Top of THE DATA

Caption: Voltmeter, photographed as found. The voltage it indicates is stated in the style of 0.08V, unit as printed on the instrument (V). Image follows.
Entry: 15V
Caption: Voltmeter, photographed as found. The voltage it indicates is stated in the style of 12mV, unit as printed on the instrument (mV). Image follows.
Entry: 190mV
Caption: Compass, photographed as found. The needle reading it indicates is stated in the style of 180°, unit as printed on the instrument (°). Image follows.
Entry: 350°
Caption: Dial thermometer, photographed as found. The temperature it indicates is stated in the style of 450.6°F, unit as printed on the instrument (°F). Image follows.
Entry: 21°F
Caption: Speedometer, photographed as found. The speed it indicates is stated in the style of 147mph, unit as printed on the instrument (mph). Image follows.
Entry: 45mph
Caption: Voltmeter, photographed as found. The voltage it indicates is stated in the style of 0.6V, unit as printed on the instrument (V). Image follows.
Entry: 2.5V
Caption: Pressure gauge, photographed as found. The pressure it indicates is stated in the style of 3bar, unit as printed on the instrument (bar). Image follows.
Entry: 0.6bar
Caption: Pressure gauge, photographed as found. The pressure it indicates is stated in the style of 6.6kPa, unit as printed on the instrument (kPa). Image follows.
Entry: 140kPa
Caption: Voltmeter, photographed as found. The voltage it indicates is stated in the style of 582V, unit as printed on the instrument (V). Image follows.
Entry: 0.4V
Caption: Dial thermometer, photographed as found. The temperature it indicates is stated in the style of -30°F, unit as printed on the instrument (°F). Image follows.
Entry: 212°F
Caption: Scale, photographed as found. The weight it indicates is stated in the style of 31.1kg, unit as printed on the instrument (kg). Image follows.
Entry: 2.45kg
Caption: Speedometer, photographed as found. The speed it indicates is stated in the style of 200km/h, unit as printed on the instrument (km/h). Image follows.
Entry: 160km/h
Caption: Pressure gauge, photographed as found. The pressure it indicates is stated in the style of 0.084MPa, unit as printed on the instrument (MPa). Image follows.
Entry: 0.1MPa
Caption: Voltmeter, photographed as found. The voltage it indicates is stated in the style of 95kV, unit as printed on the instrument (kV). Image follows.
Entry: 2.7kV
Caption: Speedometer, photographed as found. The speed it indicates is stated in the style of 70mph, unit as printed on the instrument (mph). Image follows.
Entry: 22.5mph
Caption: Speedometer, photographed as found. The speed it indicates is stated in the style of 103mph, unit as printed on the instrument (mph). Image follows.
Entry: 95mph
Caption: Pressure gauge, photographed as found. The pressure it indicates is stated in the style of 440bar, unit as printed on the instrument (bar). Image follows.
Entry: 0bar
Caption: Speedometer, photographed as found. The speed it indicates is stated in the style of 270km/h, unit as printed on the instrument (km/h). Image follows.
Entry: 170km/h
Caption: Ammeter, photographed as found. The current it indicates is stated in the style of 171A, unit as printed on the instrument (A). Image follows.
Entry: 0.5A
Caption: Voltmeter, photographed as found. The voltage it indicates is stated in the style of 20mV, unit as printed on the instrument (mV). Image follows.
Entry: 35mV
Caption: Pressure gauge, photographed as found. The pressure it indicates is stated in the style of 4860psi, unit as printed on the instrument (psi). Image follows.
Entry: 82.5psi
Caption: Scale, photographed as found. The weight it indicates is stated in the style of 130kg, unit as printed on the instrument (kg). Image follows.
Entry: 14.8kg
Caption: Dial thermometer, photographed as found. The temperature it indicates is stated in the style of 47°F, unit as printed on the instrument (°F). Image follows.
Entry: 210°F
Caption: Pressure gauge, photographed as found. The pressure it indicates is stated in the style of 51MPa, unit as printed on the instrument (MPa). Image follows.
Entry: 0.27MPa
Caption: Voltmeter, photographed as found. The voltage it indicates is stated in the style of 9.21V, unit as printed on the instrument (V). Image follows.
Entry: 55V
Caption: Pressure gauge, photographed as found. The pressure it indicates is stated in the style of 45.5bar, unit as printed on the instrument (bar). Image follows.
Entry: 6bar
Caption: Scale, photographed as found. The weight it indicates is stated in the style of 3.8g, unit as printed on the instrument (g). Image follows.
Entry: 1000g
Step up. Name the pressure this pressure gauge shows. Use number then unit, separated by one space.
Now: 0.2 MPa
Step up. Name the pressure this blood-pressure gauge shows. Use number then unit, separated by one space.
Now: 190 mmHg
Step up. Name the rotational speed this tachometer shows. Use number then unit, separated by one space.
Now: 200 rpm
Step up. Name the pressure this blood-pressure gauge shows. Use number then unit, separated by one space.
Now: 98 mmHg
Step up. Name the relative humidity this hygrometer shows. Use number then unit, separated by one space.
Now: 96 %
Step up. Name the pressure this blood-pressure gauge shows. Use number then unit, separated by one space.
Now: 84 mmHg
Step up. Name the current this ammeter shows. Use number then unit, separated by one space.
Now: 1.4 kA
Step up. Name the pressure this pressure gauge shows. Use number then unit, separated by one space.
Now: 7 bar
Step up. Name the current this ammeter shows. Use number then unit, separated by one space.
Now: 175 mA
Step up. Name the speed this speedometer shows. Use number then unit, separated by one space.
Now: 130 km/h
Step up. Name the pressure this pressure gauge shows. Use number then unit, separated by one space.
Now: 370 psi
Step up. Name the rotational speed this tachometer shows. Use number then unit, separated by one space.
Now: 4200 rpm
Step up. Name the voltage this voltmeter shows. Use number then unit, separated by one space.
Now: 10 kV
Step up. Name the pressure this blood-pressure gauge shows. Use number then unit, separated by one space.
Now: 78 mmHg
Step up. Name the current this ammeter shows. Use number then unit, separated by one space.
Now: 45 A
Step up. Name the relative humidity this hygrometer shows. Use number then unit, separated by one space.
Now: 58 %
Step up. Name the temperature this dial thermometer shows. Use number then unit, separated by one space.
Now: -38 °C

Bottom of THE DATA

__YOUR OBJECTIVE__
Write out the lines unchanged, from the start of the items through the line that contains "Entry: 140kPa".

__FINISHED EXERCISE__
Caption: Voltmeter, photographed as found. The voltage it indicates is stated in the style of 0.08V, unit as printed on the instrument (V). Image follows.
Entry: 15V
Caption: Voltmeter, photographed as found. The voltage it indicates is stated in the style of 12mV, unit as printed on the instrument (mV). Image follows.
Entry: 190mV
Caption: Compass, photographed as found. The needle reading it indicates is stated in the style of 180°, unit as printed on the instrument (°). Image follows.
Entry: 350°
Caption: Dial thermometer, photographed as found. The temperature it indicates is stated in the style of 450.6°F, unit as printed on the instrument (°F). Image follows.
Entry: 21°F
Caption: Speedometer, photographed as found. The speed it indicates is stated in the style of 147mph, unit as printed on the instrument (mph). Image follows.
Entry: 45mph
Caption: Voltmeter, photographed as found. The voltage it indicates is stated in the style of 0.6V, unit as printed on the instrument (V). Image follows.
Entry: 2.5V
Caption: Pressure gauge, photographed as found. The pressure it indicates is stated in the style of 3bar, unit as printed on the instrument (bar). Image follows.
Entry: 0.6bar
Caption: Pressure gauge, photographed as found. The pressure it indicates is stated in the style of 6.6kPa, unit as printed on the instrument (kPa). Image follows.
Entry: 140kPa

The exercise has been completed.